I did not think they would follow.

There was a road-paved stone, the blocks irregular now, pushed up in places, sunken in others.

The first part of the, ride had passed in a sick dream. Now it was moonlight-dark, the black and white world of the desert night.

I was a long way from the steading, and wondered why the horse had taken itself in this direction. It occurred to me later that probably the steaders would ride this way from time to time, and the horse, responding to the familiar kick, had started off to it accordingly. There seemed no point in altering its course.

I straightened, and looked around and ahead of me.

Desolation.

A flat landscape, occasional stark rock stacks, short and squat and crumbling. And the ancient road, so like the Lforn Kl Javhovor I had traveled with Darak. Ahead, the desert and the road repeated themselves across the land, tireless and monotonous. The moon burned white holes through my eyes.

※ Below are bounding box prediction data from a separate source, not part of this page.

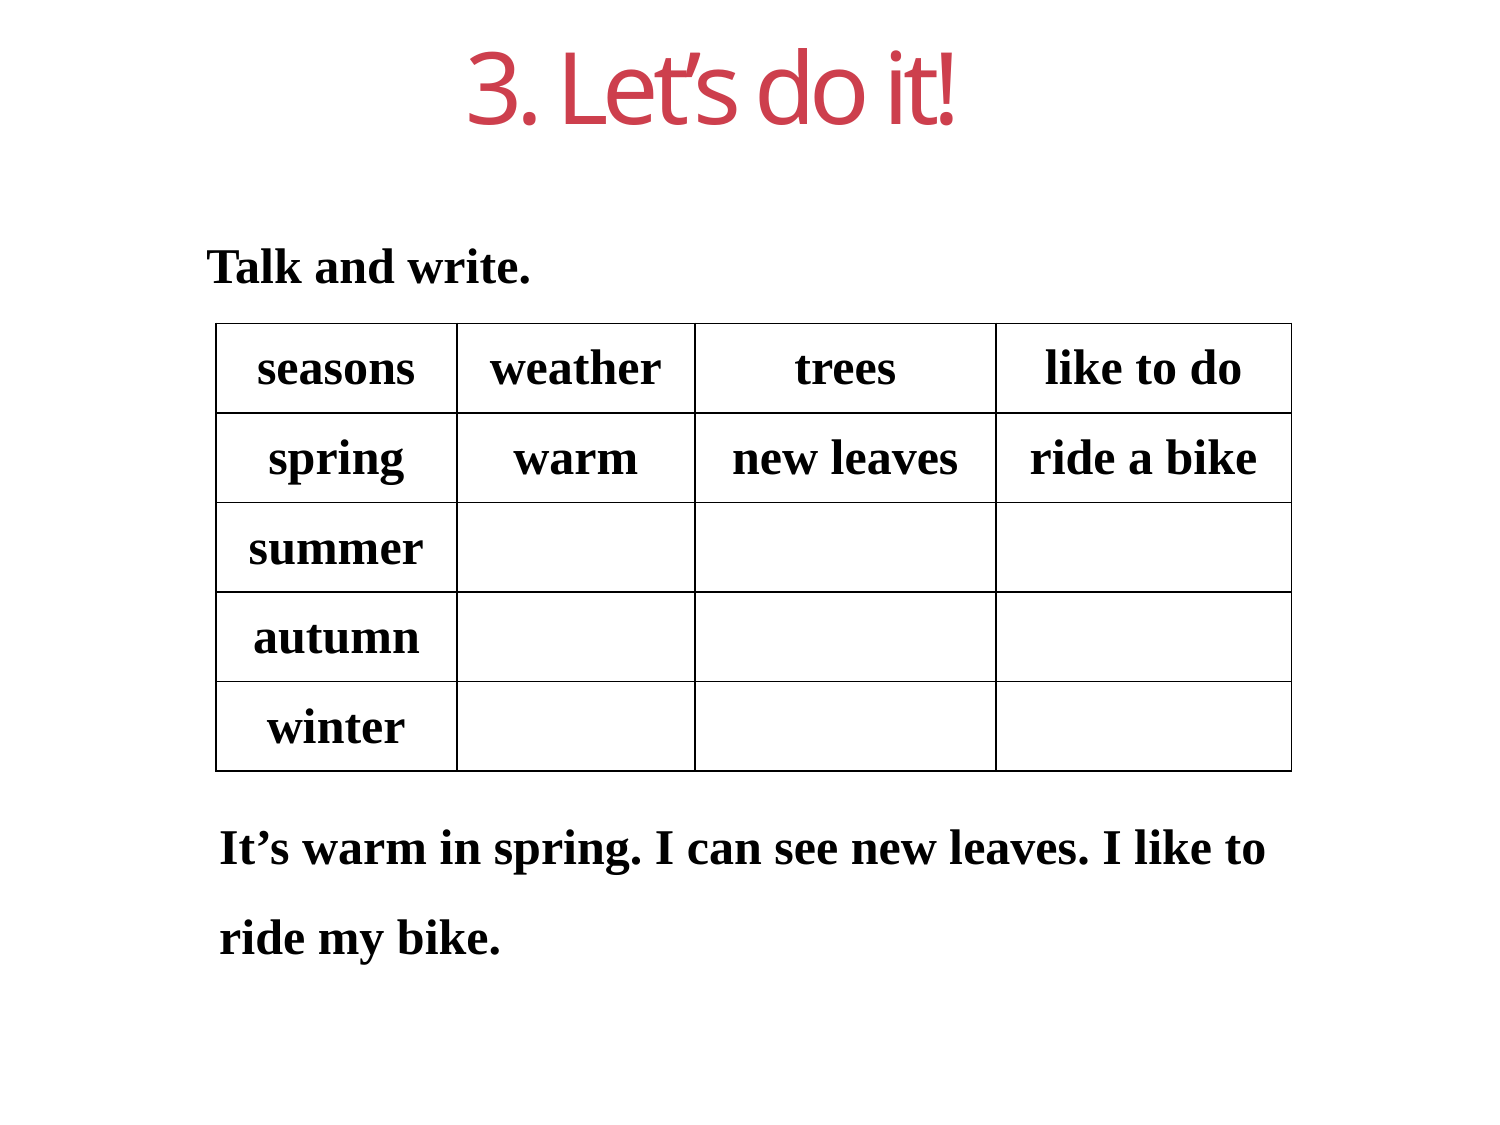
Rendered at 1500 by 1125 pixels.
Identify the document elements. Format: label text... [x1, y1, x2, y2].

table_cell warm [458, 414, 694, 502]
table_cell [997, 593, 1291, 681]
table_cell ride a bike [997, 414, 1291, 502]
text_box It’s warm in spring. I can see new leaves. I like to ride my bike. [204, 777, 1292, 972]
table_cell [458, 682, 694, 770]
table_cell [696, 682, 995, 770]
table_header trees [696, 324, 995, 412]
table_header like to do [997, 324, 1291, 412]
table_header weather [458, 324, 694, 412]
table_cell [696, 593, 995, 681]
table_cell spring [217, 414, 456, 502]
table_cell [696, 503, 995, 591]
table_cell winter [217, 682, 456, 770]
table_cell new leaves [696, 414, 995, 502]
table_cell [458, 503, 694, 591]
table_cell summer [217, 503, 456, 591]
table_cell [997, 682, 1291, 770]
table_cell [458, 593, 694, 681]
text_box 3. Let’s do it! [450, 17, 1189, 152]
table_cell [997, 503, 1291, 591]
text_box Talk and write. [191, 225, 559, 301]
table_cell autumn [217, 593, 456, 681]
table_header seasons [217, 324, 456, 412]
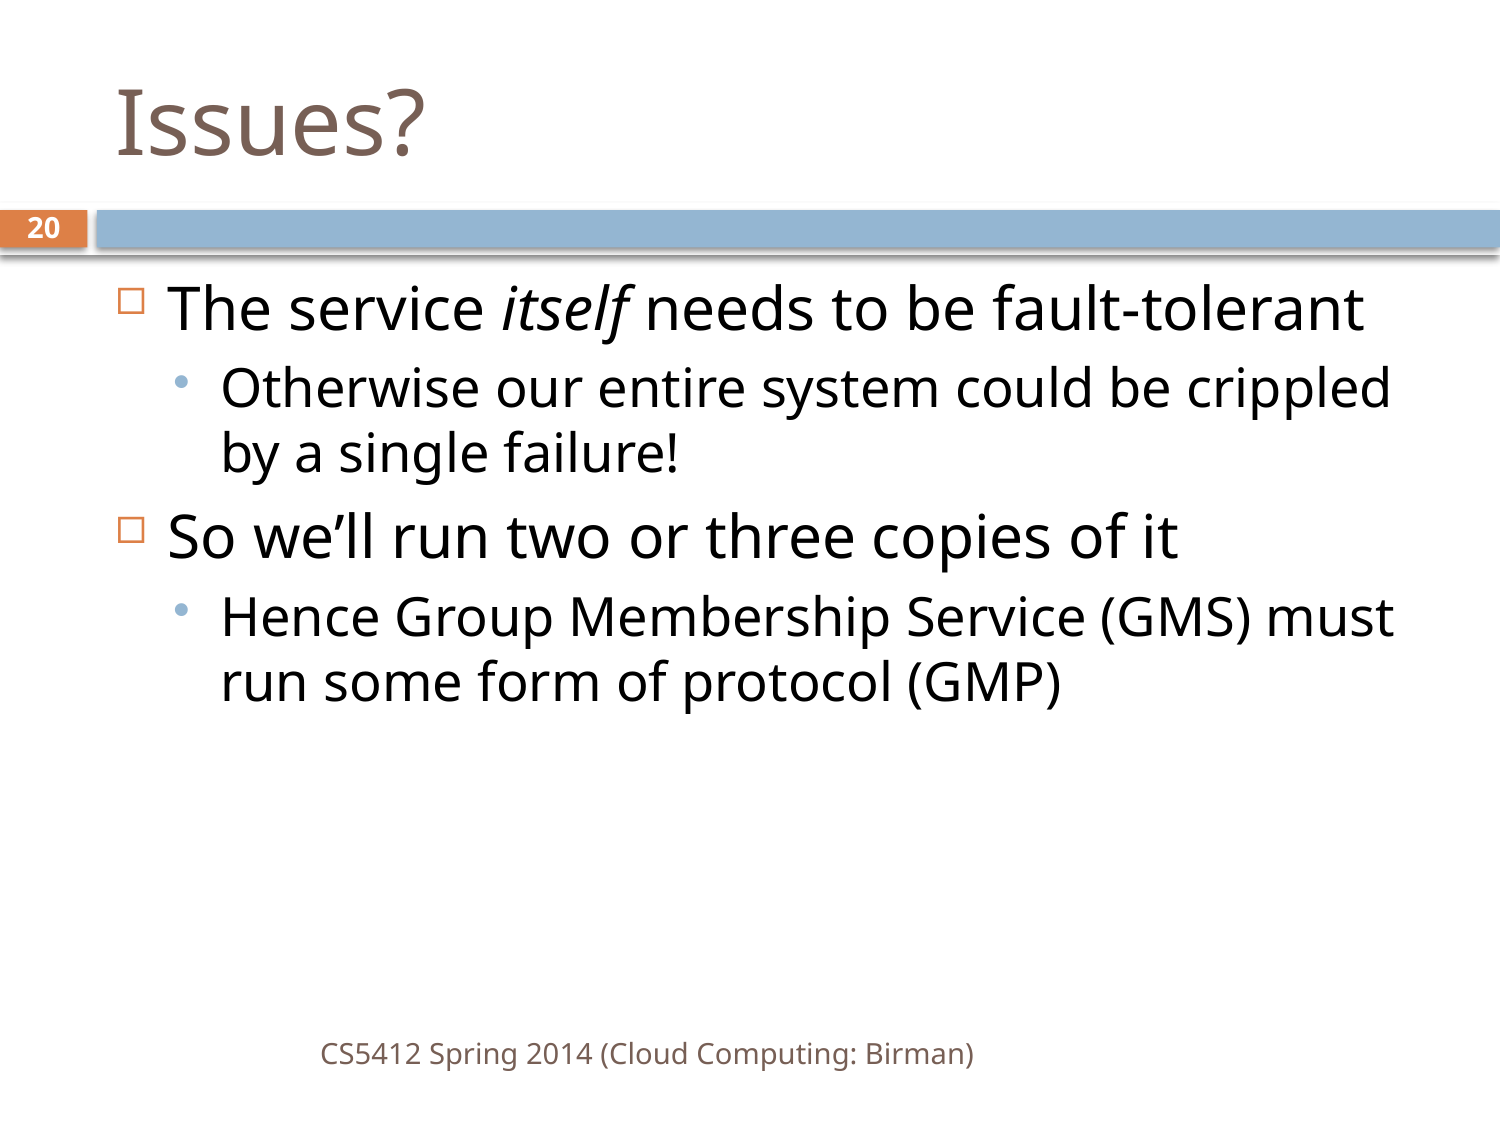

I thought then I did not know why I let the horse take me along that ancient Road, but I think, perhaps, I did. Toward dawn, I began to feel the pull. A fish, dragged shoreward in the cruel net, cannot have felt more helpless. Yet I had no fish’s terror. I was glad to be drawn, to be pulled; excited, elated, joyous. A new strength ran into me, hardened and warmed me. I sat very straight, and slapped the horse with the flat of my hand. It had been trotting for some time, now it ran forward again, very fast and sure on the rotten paving.